Page images and extracted text:
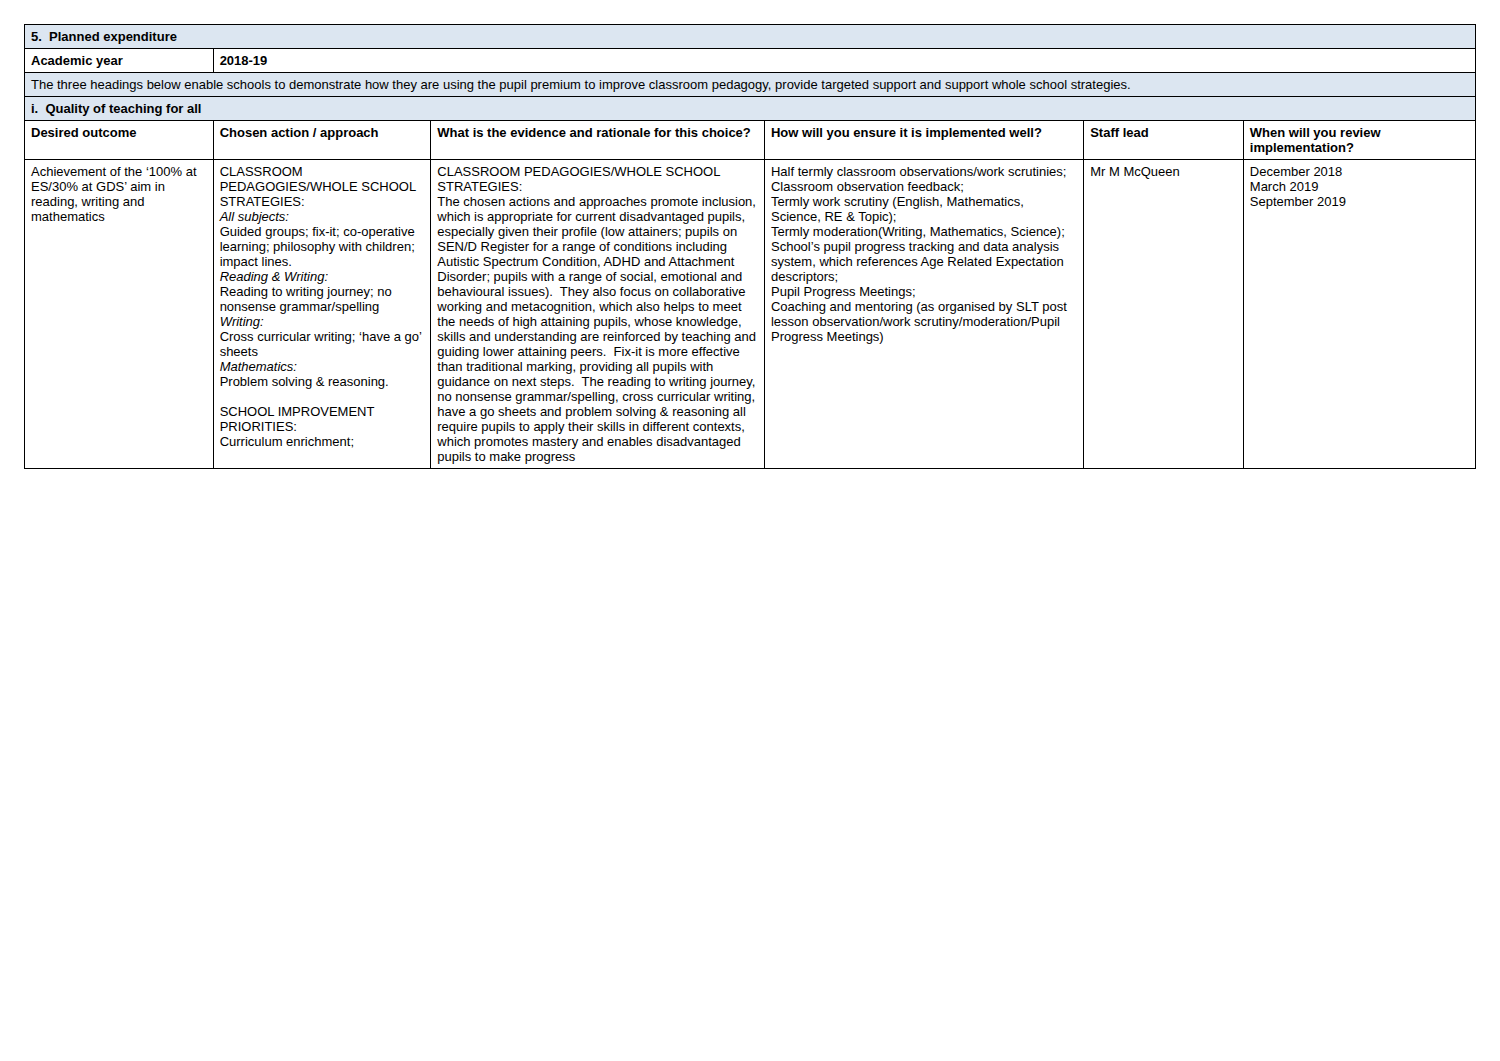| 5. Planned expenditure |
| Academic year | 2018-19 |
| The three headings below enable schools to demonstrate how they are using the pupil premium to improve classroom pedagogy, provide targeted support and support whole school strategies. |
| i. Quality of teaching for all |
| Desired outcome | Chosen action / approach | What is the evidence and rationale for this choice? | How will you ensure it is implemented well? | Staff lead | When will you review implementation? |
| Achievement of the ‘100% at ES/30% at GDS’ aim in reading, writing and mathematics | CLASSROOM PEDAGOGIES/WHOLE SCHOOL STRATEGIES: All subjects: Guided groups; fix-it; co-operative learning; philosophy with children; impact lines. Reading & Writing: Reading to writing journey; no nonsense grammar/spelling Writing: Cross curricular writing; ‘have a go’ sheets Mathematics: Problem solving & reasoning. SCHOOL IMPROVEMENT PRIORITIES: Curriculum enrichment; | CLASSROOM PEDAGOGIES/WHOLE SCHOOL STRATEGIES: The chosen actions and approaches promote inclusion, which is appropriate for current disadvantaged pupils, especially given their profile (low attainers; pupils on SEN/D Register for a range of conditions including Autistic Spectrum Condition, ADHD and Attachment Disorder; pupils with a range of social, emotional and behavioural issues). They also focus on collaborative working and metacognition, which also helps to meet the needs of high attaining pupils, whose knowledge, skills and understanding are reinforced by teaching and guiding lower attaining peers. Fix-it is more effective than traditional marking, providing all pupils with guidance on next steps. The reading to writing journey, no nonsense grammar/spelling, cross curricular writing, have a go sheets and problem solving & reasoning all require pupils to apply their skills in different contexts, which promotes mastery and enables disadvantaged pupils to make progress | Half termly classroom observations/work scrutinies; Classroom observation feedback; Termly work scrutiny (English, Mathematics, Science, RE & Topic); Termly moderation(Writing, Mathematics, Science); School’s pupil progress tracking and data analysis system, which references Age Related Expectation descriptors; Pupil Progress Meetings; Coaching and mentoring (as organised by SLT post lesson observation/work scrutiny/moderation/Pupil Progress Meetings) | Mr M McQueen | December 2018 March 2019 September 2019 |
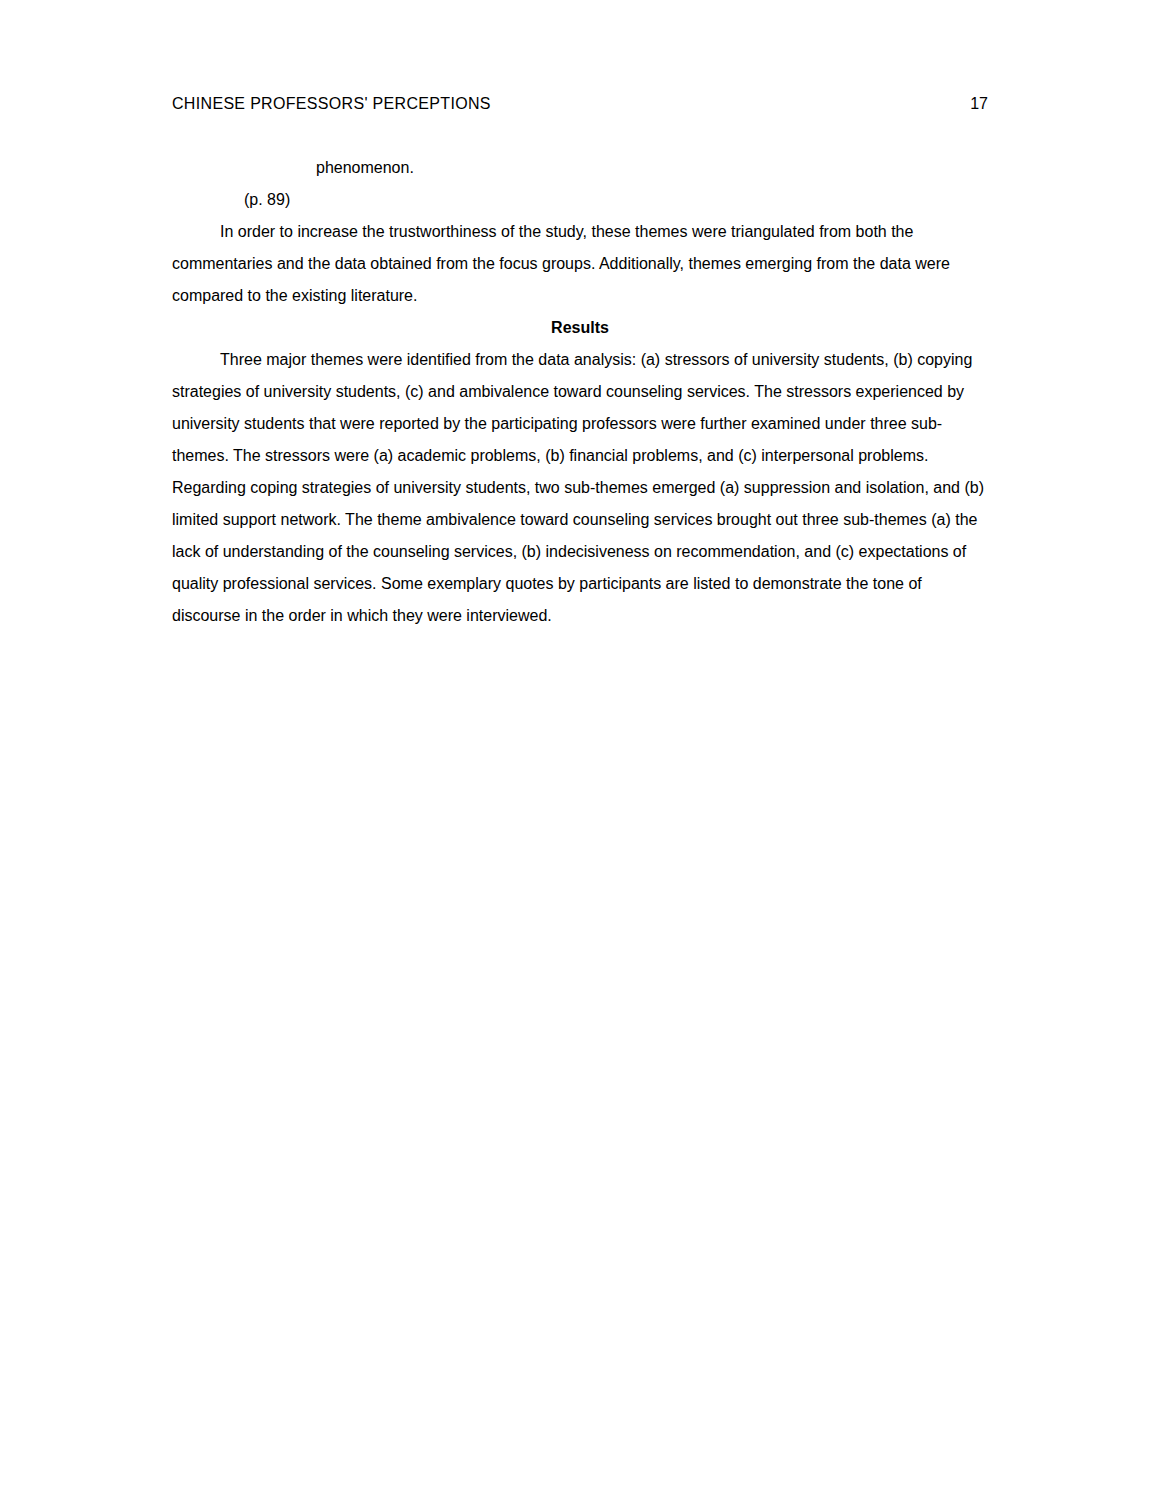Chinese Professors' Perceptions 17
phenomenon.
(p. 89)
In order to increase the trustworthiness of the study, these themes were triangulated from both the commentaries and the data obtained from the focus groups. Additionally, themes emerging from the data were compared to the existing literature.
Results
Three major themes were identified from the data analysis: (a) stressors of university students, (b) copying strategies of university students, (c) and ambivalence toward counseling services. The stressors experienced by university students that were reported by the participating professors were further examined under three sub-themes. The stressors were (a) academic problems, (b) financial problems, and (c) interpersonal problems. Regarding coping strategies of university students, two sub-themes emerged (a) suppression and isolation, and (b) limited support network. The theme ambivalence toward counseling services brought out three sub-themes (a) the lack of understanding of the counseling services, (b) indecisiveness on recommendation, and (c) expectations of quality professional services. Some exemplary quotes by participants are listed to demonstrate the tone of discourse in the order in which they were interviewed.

TASK TO CARRY OUT:
Your answer should be an exact copy of the entries above, with no images included.

ANSWER FOR THE TASK:
| 5. Planned expenditure |
| Academic year | 2018-19 |
| The three headings below enable schools to demonstrate how they are using the pupil premium to improve classroom pedagogy, provide targeted support and support whole school strategies. |
| i. Quality of teaching for all |
| Desired outcome | Chosen action / approach | What is the evidence and rationale for this choice? | How will you ensure it is implemented well? | Staff lead | When will you review implementation? |
| Achievement of the ‘100% at ES/30% at GDS’ aim in reading, writing and mathematics | CLASSROOM PEDAGOGIES/WHOLE SCHOOL STRATEGIES: All subjects: Guided groups; fix-it; co-operative learning; philosophy with children; impact lines. Reading & Writing: Reading to writing journey; no nonsense grammar/spelling Writing: Cross curricular writing; ‘have a go’ sheets Mathematics: Problem solving & reasoning. SCHOOL IMPROVEMENT PRIORITIES: Curriculum enrichment; | CLASSROOM PEDAGOGIES/WHOLE SCHOOL STRATEGIES: The chosen actions and approaches promote inclusion, which is appropriate for current disadvantaged pupils, especially given their profile (low attainers; pupils on SEN/D Register for a range of conditions including Autistic Spectrum Condition, ADHD and Attachment Disorder; pupils with a range of social, emotional and behavioural issues). They also focus on collaborative working and metacognition, which also helps to meet the needs of high attaining pupils, whose knowledge, skills and understanding are reinforced by teaching and guiding lower attaining peers. Fix-it is more effective than traditional marking, providing all pupils with guidance on next steps. The reading to writing journey, no nonsense grammar/spelling, cross curricular writing, have a go sheets and problem solving & reasoning all require pupils to apply their skills in different contexts, which promotes mastery and enables disadvantaged pupils to make progress | Half termly classroom observations/work scrutinies; Classroom observation feedback; Termly work scrutiny (English, Mathematics, Science, RE & Topic); Termly moderation(Writing, Mathematics, Science); School’s pupil progress tracking and data analysis system, which references Age Related Expectation descriptors; Pupil Progress Meetings; Coaching and mentoring (as organised by SLT post lesson observation/work scrutiny/moderation/Pupil Progress Meetings) | Mr M McQueen | December 2018 March 2019 September 2019 |
Chinese Professors' Perceptions 17
phenomenon.
(p. 89)
In order to increase the trustworthiness of the study, these themes were triangulated from both the commentaries and the data obtained from the focus groups. Additionally, themes emerging from the data were compared to the existing literature.
Results
Three major themes were identified from the data analysis: (a) stressors of university students, (b) copying strategies of university students, (c) and ambivalence toward counseling services. The stressors experienced by university students that were reported by the participating professors were further examined under three sub-themes. The stressors were (a) academic problems, (b) financial problems, and (c) interpersonal problems. Regarding coping strategies of university students, two sub-themes emerged (a) suppression and isolation, and (b) limited support network. The theme ambivalence toward counseling services brought out three sub-themes (a) the lack of understanding of the counseling services, (b) indecisiveness on recommendation, and (c) expectations of quality professional services. Some exemplary quotes by participants are listed to demonstrate the tone of discourse in the order in which they were interviewed.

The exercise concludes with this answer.